「五十二段」110年ぶり改修…興福寺―猿沢池結ぶ石段

老朽化、雨天時滑る危険
 奈良市登大路町の興福寺と猿沢池を結ぶ階段「五十二段」で、改修工事が進められている。石の階段が波打ったり、雨天に転倒する参拝者らがいたりするためで、全面改修は明治以来約110年ぶりという。県は「来年に平城遷都1300年祭を控え、観光客や市民らが安心して散策できるよう安全性を確保したい」としている。

 仏門に入る修行の段階にちなんで段数が52あり、猿沢池から興福寺の五重塔を眺める際に見えるなど、市民らから「五十二段」として親しまれている。県によると、階段の幅は約9メートル、高低差は約8メートルあり、いつ造られたかは不明だが、1898年頃に踊り場を撤去する改修工事が行われ、現在の形になったとされる。

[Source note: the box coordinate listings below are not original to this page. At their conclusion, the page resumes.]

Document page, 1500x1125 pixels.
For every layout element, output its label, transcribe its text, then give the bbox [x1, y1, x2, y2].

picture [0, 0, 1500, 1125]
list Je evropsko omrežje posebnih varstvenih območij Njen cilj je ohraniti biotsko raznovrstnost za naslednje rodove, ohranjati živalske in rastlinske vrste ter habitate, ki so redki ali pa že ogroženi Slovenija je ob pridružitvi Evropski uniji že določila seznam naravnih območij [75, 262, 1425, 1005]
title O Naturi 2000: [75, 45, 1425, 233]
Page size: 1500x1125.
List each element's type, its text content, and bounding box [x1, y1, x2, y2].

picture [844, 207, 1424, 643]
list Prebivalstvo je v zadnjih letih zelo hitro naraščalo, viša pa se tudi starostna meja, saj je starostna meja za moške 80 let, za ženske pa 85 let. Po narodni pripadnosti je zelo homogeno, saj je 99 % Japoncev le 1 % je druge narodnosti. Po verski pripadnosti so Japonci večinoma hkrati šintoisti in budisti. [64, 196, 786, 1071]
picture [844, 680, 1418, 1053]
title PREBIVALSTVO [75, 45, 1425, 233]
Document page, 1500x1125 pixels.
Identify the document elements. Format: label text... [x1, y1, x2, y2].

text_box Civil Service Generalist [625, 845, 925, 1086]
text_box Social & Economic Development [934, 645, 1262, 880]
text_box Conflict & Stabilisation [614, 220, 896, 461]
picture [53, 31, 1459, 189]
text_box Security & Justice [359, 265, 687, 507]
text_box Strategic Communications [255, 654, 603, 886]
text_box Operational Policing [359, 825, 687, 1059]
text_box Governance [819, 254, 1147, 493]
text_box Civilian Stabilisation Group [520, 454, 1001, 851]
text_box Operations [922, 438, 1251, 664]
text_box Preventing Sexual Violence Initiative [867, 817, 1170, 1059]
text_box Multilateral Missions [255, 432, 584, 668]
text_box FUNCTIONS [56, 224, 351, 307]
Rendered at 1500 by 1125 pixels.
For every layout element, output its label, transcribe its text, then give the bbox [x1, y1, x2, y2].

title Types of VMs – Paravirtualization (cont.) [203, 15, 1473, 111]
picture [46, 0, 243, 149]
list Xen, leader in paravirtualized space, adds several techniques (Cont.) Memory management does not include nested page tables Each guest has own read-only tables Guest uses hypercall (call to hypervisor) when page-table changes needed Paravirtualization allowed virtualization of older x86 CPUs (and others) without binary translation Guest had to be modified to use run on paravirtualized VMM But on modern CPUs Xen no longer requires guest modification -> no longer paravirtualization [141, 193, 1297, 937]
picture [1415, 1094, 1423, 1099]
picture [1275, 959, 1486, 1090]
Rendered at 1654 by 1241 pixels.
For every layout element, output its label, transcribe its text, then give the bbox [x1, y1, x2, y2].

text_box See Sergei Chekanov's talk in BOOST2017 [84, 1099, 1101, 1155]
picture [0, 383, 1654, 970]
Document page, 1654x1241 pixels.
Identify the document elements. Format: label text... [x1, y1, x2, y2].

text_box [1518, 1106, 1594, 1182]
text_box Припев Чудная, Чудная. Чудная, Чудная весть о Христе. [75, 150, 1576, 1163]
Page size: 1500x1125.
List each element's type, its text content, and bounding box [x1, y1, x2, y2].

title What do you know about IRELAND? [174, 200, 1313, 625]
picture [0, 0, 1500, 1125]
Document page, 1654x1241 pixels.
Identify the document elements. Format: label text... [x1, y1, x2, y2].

 土の上に直接、花こう岩を置いているため、長年の利用で基礎部分がずれて石が上下しているほか、凹凸があった表面がすり減り、雨の日に滑って転倒する人もいるという。

 本格的な工事は10月13日に始まり、すでに石を重機で撤去。コンクリートで基礎を造り、滑り止めとして、凹凸に加工した石を再び据える。来年3月末までに完成する。